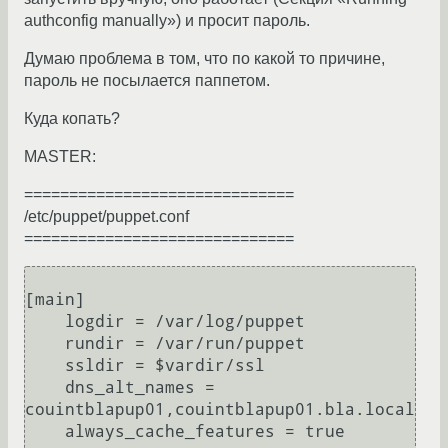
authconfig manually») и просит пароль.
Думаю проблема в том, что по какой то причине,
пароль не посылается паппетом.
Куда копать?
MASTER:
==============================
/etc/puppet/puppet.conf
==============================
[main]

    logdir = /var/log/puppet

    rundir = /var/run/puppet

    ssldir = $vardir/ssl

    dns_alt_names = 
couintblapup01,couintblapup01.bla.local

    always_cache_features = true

+++

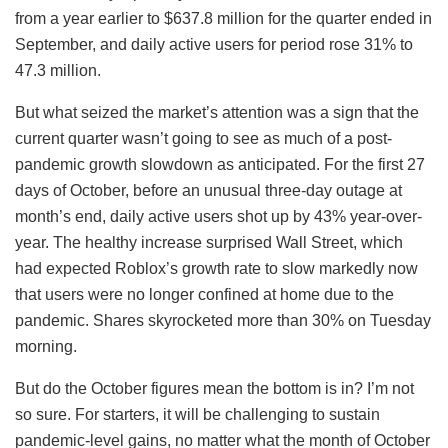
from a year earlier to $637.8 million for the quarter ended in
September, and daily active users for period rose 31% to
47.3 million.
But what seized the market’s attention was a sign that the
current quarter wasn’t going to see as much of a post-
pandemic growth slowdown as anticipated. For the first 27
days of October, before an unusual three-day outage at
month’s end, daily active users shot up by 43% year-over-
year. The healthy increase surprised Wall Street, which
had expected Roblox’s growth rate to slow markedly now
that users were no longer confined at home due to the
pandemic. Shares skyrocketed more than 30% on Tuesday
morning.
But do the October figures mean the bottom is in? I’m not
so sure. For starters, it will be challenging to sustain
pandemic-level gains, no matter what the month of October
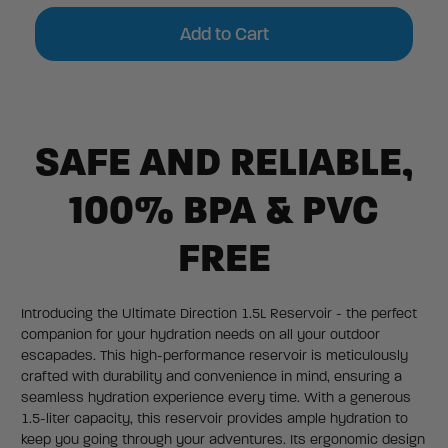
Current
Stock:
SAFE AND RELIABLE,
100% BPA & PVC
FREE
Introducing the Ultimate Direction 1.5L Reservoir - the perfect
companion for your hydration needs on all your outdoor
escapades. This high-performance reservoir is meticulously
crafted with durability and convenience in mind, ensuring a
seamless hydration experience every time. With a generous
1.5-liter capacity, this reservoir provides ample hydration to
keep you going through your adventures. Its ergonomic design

+++

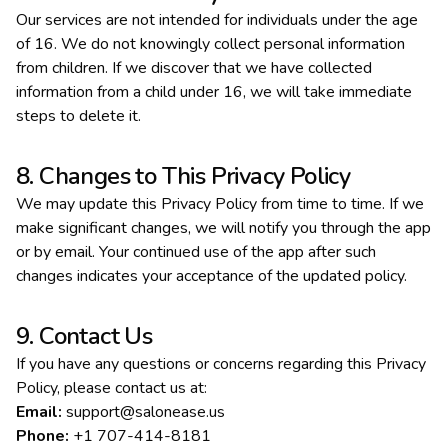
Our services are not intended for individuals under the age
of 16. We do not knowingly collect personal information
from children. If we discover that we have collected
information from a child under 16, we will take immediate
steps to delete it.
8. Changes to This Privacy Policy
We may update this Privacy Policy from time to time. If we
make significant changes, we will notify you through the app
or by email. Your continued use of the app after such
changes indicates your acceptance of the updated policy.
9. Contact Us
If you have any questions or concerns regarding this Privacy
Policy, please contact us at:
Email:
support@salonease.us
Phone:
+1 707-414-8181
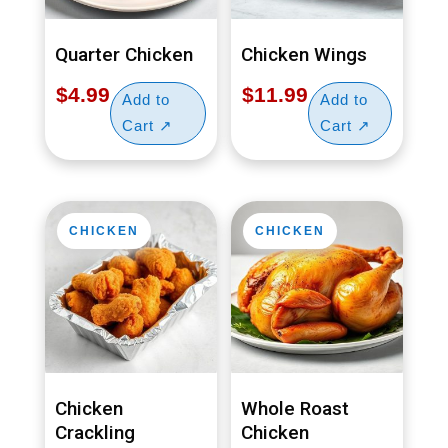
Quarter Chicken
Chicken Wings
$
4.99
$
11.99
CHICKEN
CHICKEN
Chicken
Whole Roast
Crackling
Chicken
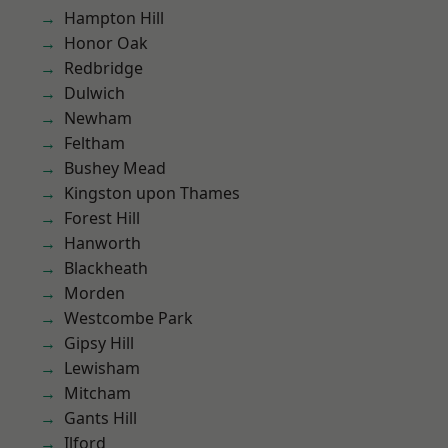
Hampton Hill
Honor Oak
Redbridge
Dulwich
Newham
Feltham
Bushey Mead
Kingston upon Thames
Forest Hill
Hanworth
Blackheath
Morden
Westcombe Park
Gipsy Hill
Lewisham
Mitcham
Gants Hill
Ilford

+++

#### Aufgabenstellung:
Zähle, in wie vielen Zeilen der Datensätze die Zeichenfolge „users“ vorkommt, und nenne nur diese Zahl.

#### Lösung:
3